By William Wolf

NEW YORK FILM FESTIVAL 2010--'BLACK VENUS'  Send This Review to a Friend

Abdellatif Kechiche’s “Black Venus,” a French import showcased at the 2010 New York Film Festival, is a no-holds-barred study in racism in the early 19th century. There are scenes to make one cringe as the so-called Venus Hottentot is displayed in embarrassing depths of exploitation. Yahima Torres gives her all in a touching performance marked by boldness, considering the exposure she endures in the film’s quest for reality.

The Venus Hottentot was really Saartjie Baartman, who came from Capetown, South Africa and apparently willingly participated in being exposed in what is depicted here as a charade designed to give the public what it wanted in terms of debasing, carnival-like exhibitions. For her the lure was the promise of money. Her odd assets were much-extended labia and a huge rump, and she became complicit in passing herself off as a freak of nature advertised as an untamed bush woman, at least according to this drama.
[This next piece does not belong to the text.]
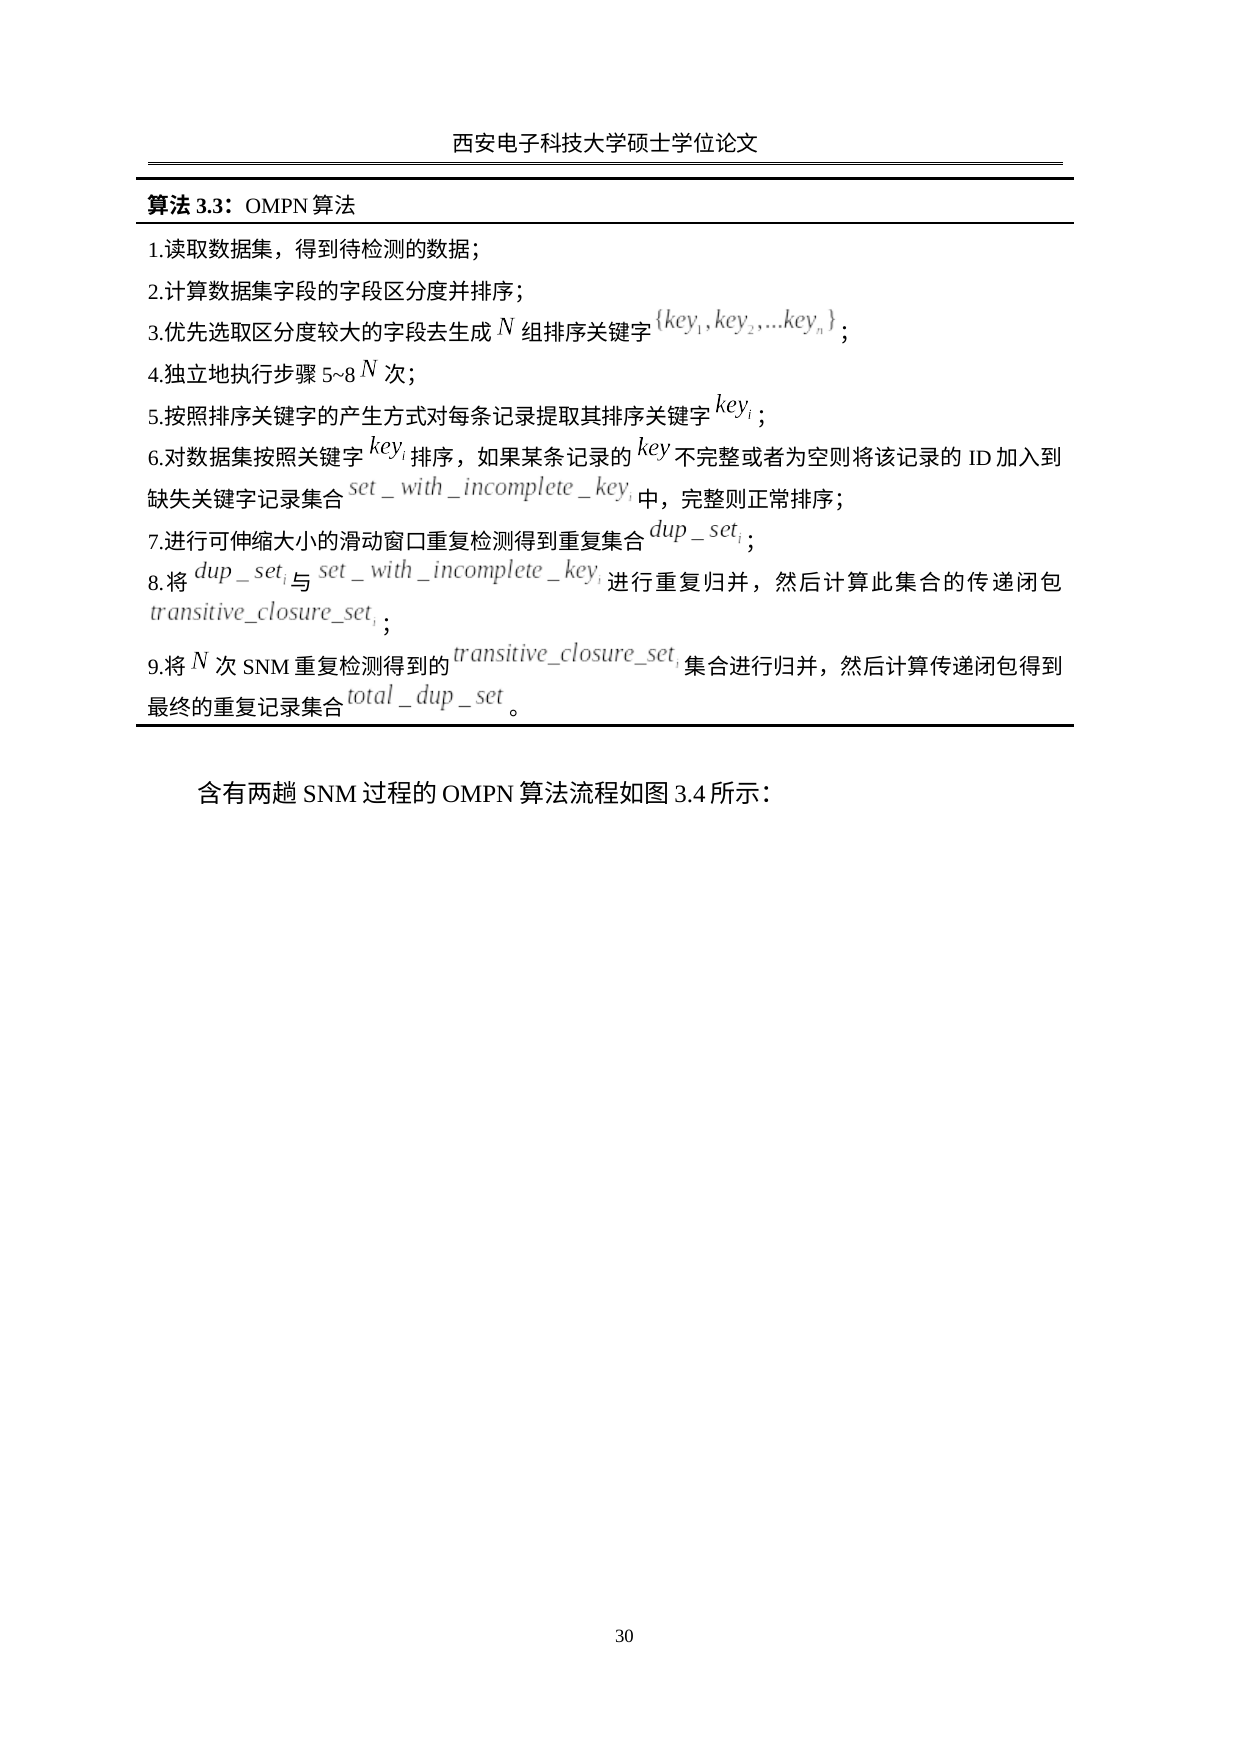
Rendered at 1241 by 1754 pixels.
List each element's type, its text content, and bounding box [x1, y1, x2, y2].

table_cell 1.读取数据集，得到待检测的数据； 2.计算数据集字段的字段区分度并排序； 3.优先选取区分度较大的字段去生成组排序关键字； 4.独立地执行步骤5~8次； 5.按照排序关键字的产生方式对每条记录提取其排序关键字； 6.对数据集按照关键字排序，如果某条记录的不完整或者为空则将该记录的ID加入到缺失关键字记录集合中，完整则正常排序； 7.进行可伸缩大小的滑动窗口重复检测得到重复集合； 8.将与进行重复归并，然后计算此集合的传递闭包； 9.将次SNM重复检测得到的集合进行归并，然后计算传递闭包得到最终的重复记录集合。 [136, 224, 1074, 724]
table_header 算法3.3：OMPN算法 [136, 180, 1074, 222]
text 含有两趟SNM过程的OMPN算法流程如图3.4所示： [148, 769, 1063, 811]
The exploitation extends to men of medicine and science who, at the start of the film, after Baartman has died, are seen examining her privates that have been preserved for such inspection. They see her as an example of their warped racist theories.

For the mass public, she is viewed in exhibitions, with her in a cage, staged and promoted by Hendrick Caezar, played flamboyantly by Andre Jacobs, on whom Baartman relies upon for money and for his promise to share their profits, which would enable her to return to South Africa as a woman of some financial substance.
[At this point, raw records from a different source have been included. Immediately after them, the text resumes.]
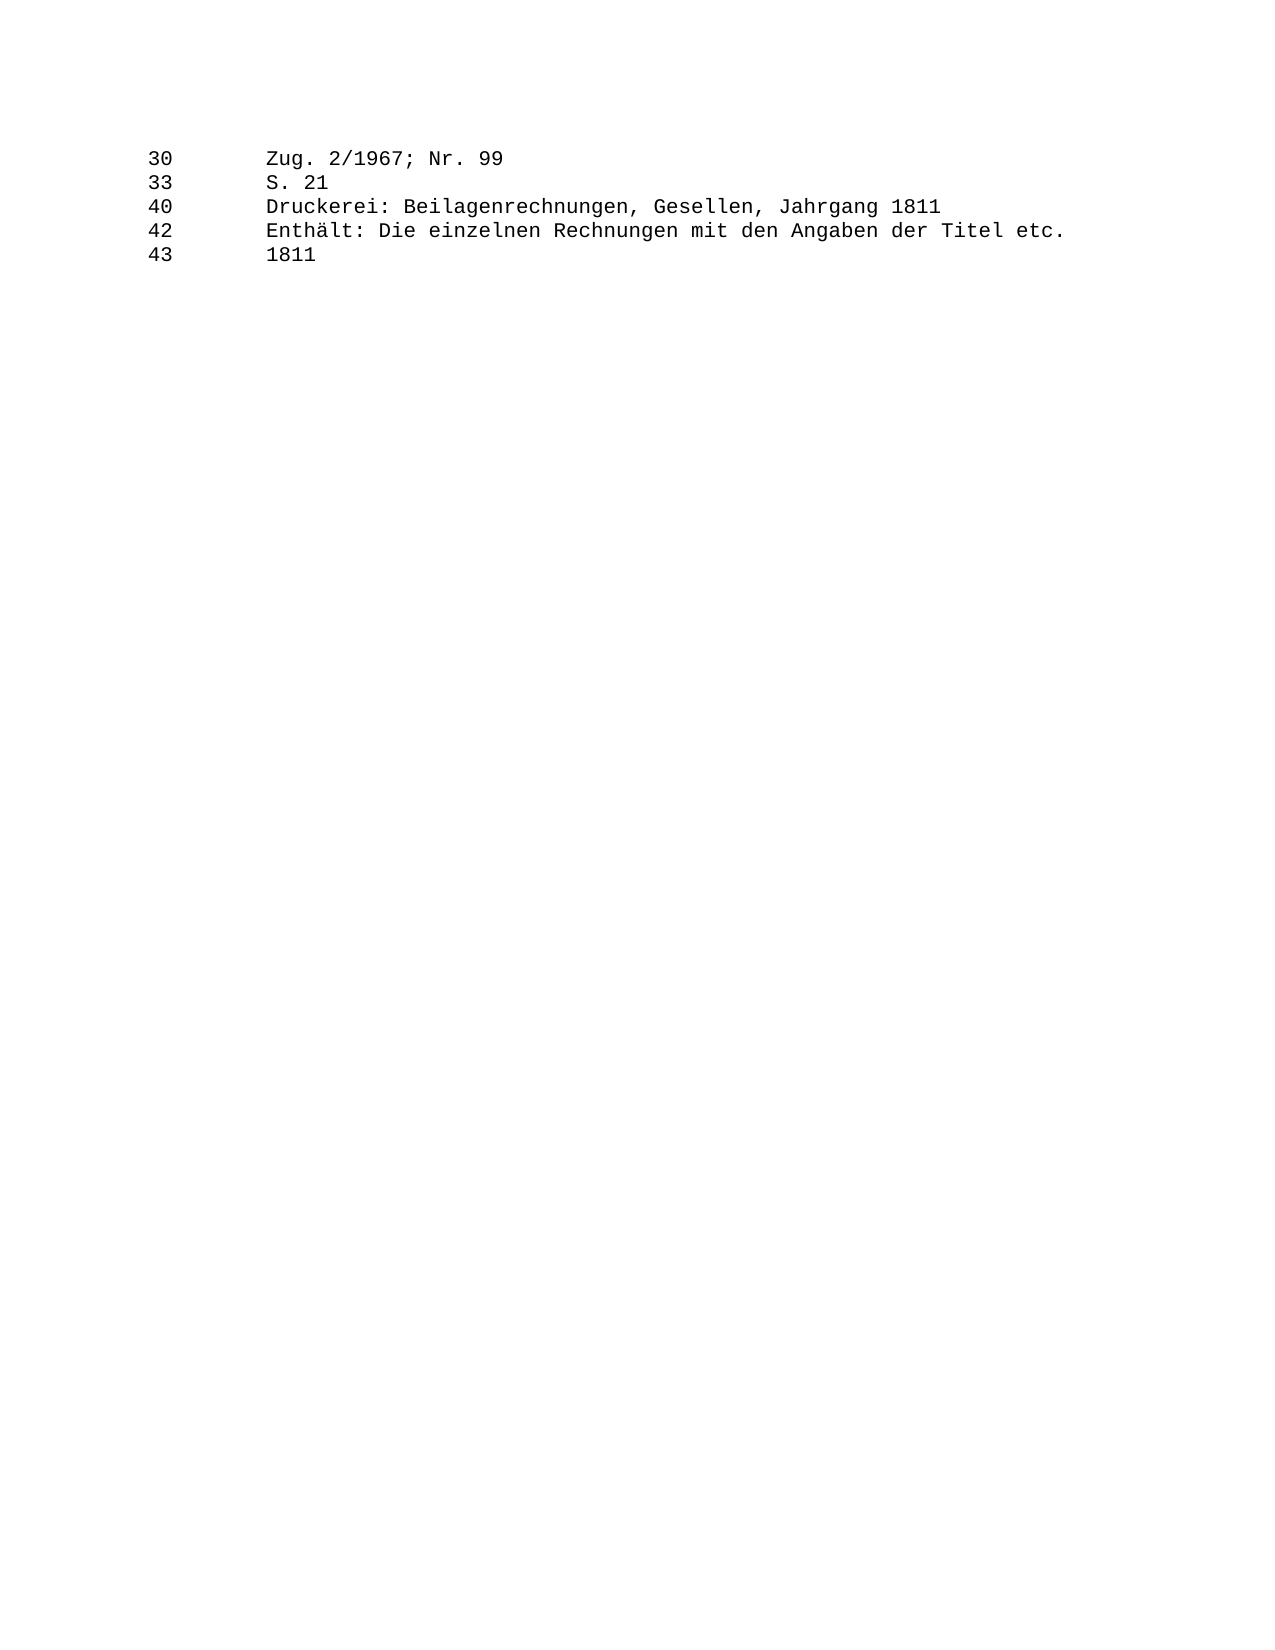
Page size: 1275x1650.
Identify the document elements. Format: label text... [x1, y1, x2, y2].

text 30 Zug. 2/1967; Nr. 99 [148, 148, 1127, 172]
text 43 1811 [148, 243, 1127, 267]
text 40 s[Druckerei]s: Beilagenrechnungen, Gesellen, Jahrgang 1811 [148, 196, 1127, 219]
text 33 S. 21 [148, 172, 1127, 196]
text 42 Enthält: Die einzelnen Rechnungen mit den Angaben der Titel etc. [148, 219, 1127, 243]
Some of the cruelest scenes occur when she becomes the attraction at fashionable soirees. Being ogled in exhibitions, as horrible as such exploitation can be, is less demeaning in a sense than being paraded for upper class types who should have a greater sense of right and wrong. But they are titillated by the show presented in private gatherings. The situation is erotically disgusting and the director doesn’t shrink from candor.

The film is expansive in detailing this part of Baartman’s life—the movie runs 159 minutes—and ultimately there is a steep descent into tragedy, as she winds up in a brothel and as a result contracts venereal disease. At least that is the portrait here.
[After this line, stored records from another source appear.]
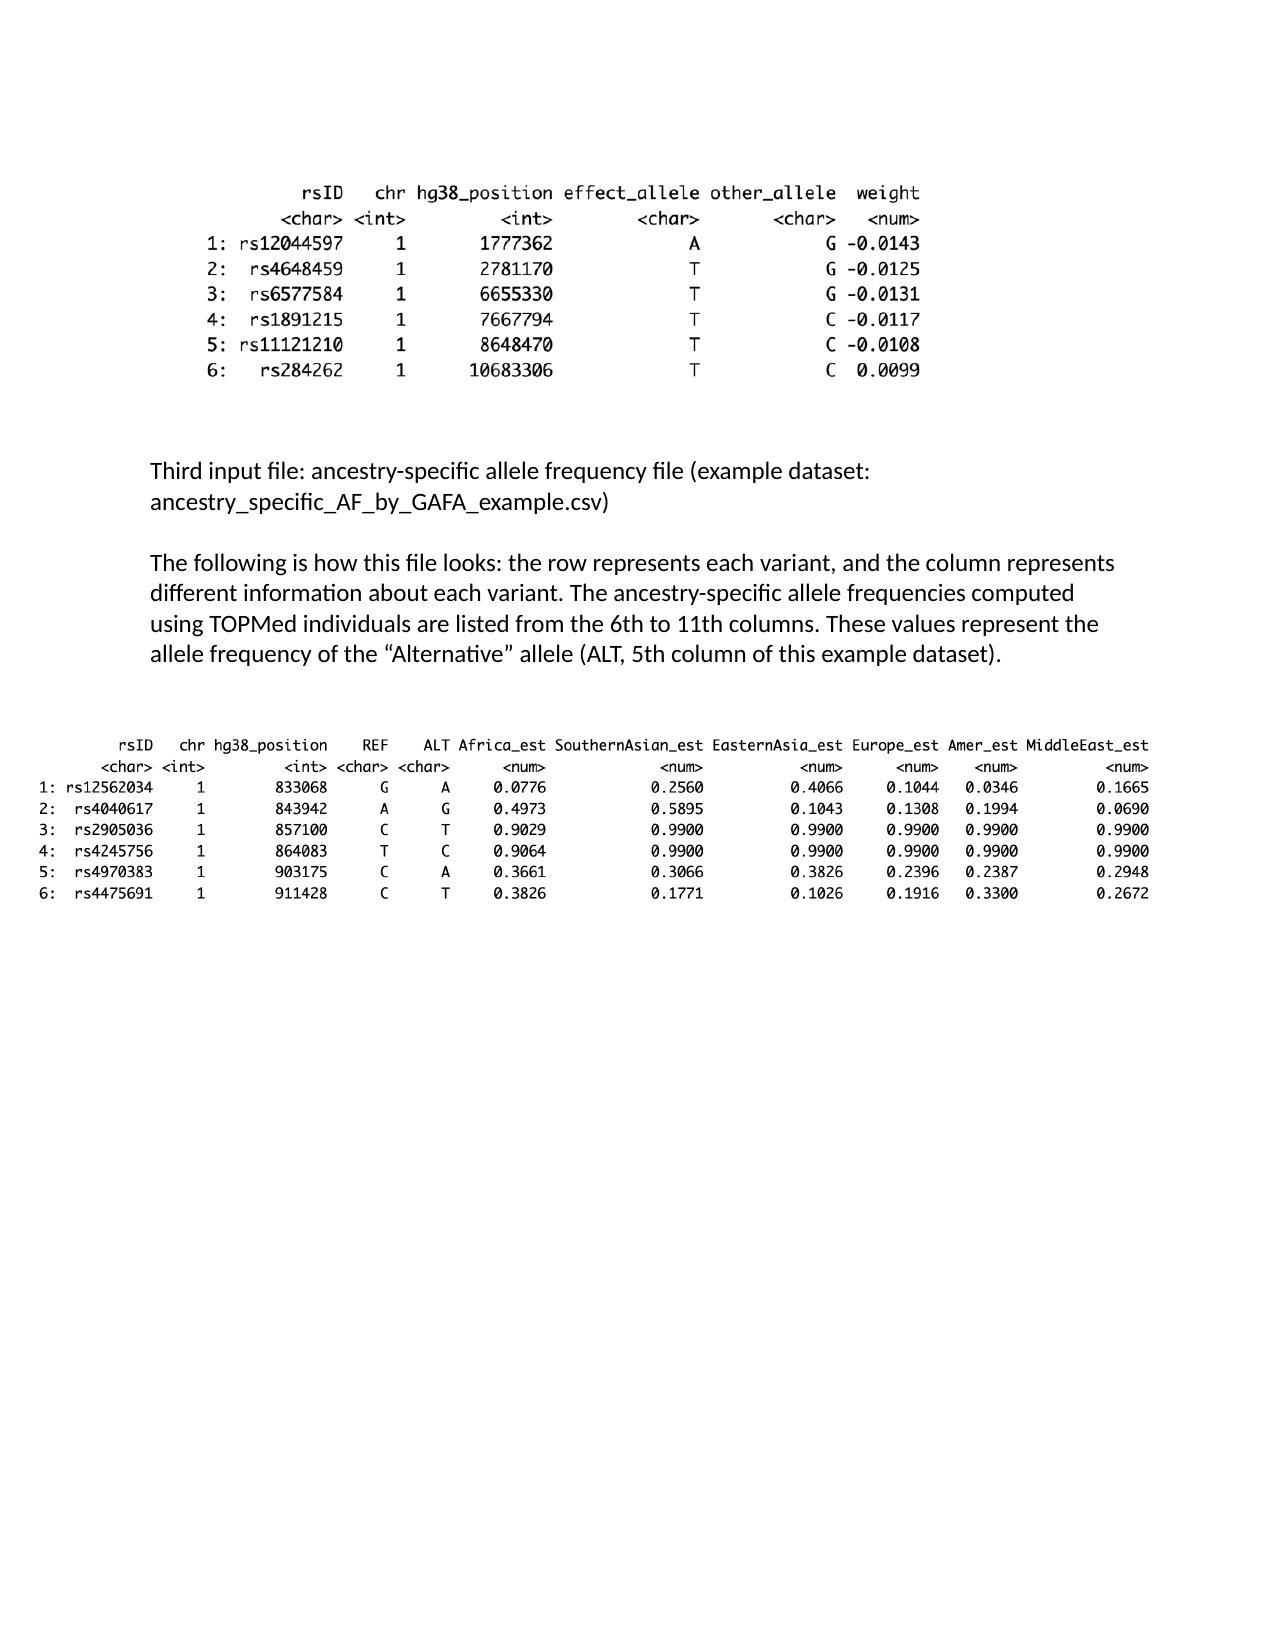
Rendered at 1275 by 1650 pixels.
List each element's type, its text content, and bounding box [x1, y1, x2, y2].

picture [34, 733, 1162, 903]
picture [200, 181, 948, 383]
text The following is how this file looks: the row represents each variant, and the column represents different information about each variant. The ancestry-specific allele frequencies computed using TOPMed individuals are listed from the 6th to 11th columns. These values represent the allele frequency of the “Alternative” allele (ALT, 5th column of this example dataset). [150, 547, 1125, 669]
text Third input file: ancestry-specific allele frequency file (example dataset: ancestry_specific_AF_by_GAFA_example.csv) [150, 455, 1125, 516]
I heard some grumbling at the New York Film Festival that the film itself exploited the subject. I don’t see it that way. Without showing the ugly scenes, Kechiche could not have conveyed the full horror of what this woman was put through, whether by her own acquiescence or by the situation into which she was thrust. In any event, I found “Black Venus” thoroughly engrossing from start to finish.